J'achevai le pain et le fromage de Turnbull, et ne tardai pas à compléter le tas de cailloux. La suite m'inquiétait. Je ne pouvais faire indéfiniment ce métier de cantonnier. Une miséricordieuse providence avait retenu jusque-là Mr Turnbull sous son toit, mais s'il rentrait en scène, il y aurait du grabuge. Je soupçonnai que le cordon d'investissement se resserrait autour de la vallée, et que, dans quelque direction que je m'en allasse, je me heurterais à des questionneurs. Mais il me fallait sortir de là. Personne n'a les nerfs assez robustes pour supporter plus d'un jour d'être ainsi épié.

Je restai à mon poste jusque vers 5 heures. J'avais alors résolu de gagner à la nuit tombée la cabane de Turnbull et de me risquer à franchir les montagnes à la faveur de l'obscurité. Mais tout à coup une nouvelle auto arriva sur la route et ralentit à quelques mètres de moi. La brise se levait, et l'occupant voulait allumer une cigarette.

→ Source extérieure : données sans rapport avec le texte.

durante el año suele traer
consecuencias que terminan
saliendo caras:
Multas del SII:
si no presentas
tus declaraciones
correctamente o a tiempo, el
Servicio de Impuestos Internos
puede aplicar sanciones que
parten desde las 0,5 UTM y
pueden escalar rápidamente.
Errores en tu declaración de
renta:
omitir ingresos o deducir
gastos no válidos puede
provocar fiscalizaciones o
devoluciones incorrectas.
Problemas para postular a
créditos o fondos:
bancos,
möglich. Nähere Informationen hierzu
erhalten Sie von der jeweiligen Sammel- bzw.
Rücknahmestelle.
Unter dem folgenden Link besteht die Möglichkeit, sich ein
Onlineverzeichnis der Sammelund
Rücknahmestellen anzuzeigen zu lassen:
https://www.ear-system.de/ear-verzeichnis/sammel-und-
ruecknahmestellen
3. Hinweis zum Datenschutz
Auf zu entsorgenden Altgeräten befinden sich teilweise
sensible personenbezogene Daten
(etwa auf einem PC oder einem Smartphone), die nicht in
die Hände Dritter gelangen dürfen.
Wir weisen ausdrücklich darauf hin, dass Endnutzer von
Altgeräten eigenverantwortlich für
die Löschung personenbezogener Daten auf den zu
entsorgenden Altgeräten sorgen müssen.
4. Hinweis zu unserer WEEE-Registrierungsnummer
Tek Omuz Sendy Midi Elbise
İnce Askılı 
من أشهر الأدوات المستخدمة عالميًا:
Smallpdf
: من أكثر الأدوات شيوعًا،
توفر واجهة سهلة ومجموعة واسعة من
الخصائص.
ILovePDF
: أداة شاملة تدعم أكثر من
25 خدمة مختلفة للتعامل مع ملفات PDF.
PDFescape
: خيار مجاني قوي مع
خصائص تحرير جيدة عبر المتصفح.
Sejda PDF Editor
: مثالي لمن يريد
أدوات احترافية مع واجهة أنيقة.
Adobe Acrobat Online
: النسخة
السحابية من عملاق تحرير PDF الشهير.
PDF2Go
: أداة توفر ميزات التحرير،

C'était une voiture de tourisme, dont un assortiment de bagage encombrait l'intérieur. Un seul homme s'y trouvait, et par un singulier hasard, je le connaissais. Il s'appelait Marmaduke Jopley, et faisait l'opprobre de la création. C'était une sorte de louche agent de change, dont la spécialité consistait à cultiver les fils aînés, les jeunes pairs riches et les vieilles dames évaporées. «Marmie» était, paraît-il, un personnage bien connu dans les bals, les semaines de polo et les maisons de campagne. Mais cet habile maître chanteur eût rampé un mille à plat ventre pour complaire à tout individu possédant un titre ou un million. Je dus m'adresser pour affaires à sa maison, lors de mon arrivée à Londres, et il m'invita aimablement à dîner à son club. Une fois là, il en vint bien vite aux confidences, et me rebattit les oreilles de ses duchesses, tant et si bien que son snobisme m'écœura. Je demandai par la suite à quelqu'un comment il se faisait que personne ne lui flanquât le pied au derrière, et il me fut répondu que les Anglais respectaient le sexe faible.